Applied Maths LC Paper 1991 Q1 Linear Motion HELP!!!!

leavingcerttt

hi could someone please explain how to do this question?

1991
(a) A particle starts from rest at a point p and accelerates at 2m/s2 until it reaches a speed v m/s. It travels at this speed for 1 minute before decelerating at 1 m/s2 to rest at q. The total time for the journey is 2 minutes.
(i) Calculate the distance pq. (ans=3600m)
(ii) If a second particle starts from p at time t = 0 and moves along pq with speed (2t + 50)m/s, find the time taken to reach q. (ans=40secs)

THANK YOU!

Raspberry Fileds

Struggling with both parts?

Raspberry Fileds

t1 + t3 = 60
a = acceleration = 2
b = deceleration = 1

Tan A = a = v/t1
Tab B = b = v/t3

v/2 + v/1 = t1 + t3
3v/2 = 60
v = 40

1/2(t1)(v) + 1/2(t3)(v) + (t2)(v) = d
1/2(t1+t3)(v) + (t2)(v) = d
1/2(60)(40) + (60)(40) = d = 3600


ii) The mistake many will have made is assuming the second particle started from rest.

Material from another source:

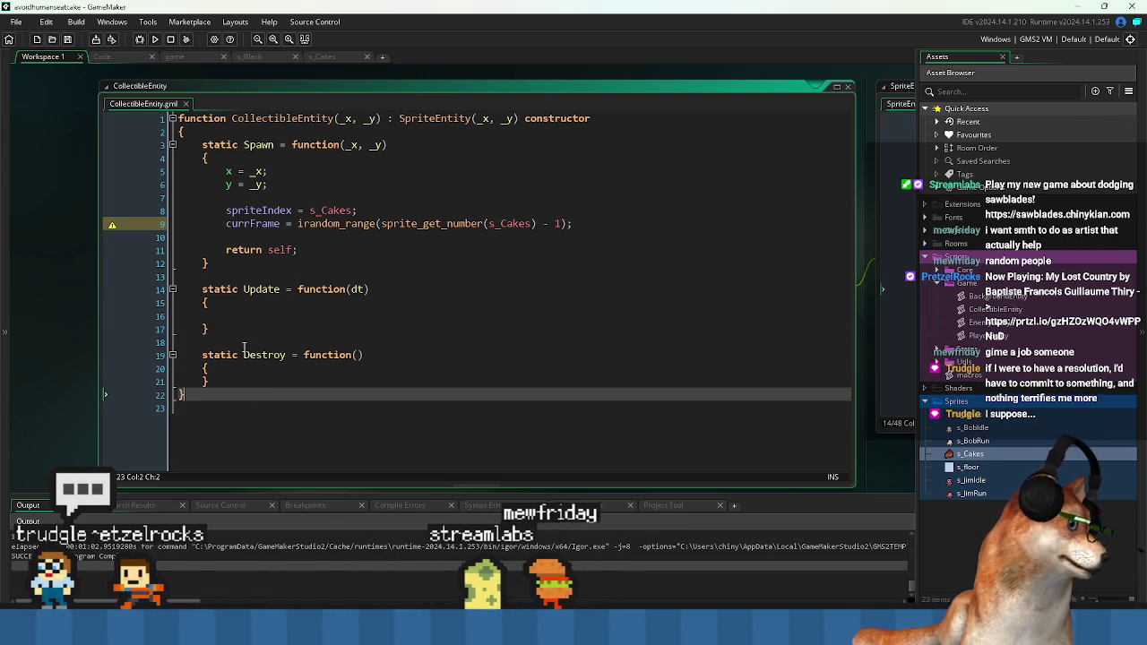
pyautogui.press('Up')
pyautogui.press('Down')
pyautogui.click(239, 316)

At t=0, v = 2(0) + 50 = 50.

The coefficient of t gives the acceleration - i.e. 2.

u = 50
v = 2t + 50
a = 2
s = 3600
t = t

3600 = 50t + 1/2(2)(t^2)
(t^2) + 50t - 3600 = 0

The quadratic formula will give you two roots - one of which will be negative. As time can only increase, and the particle reaches q after t=0, the positive root is the answer.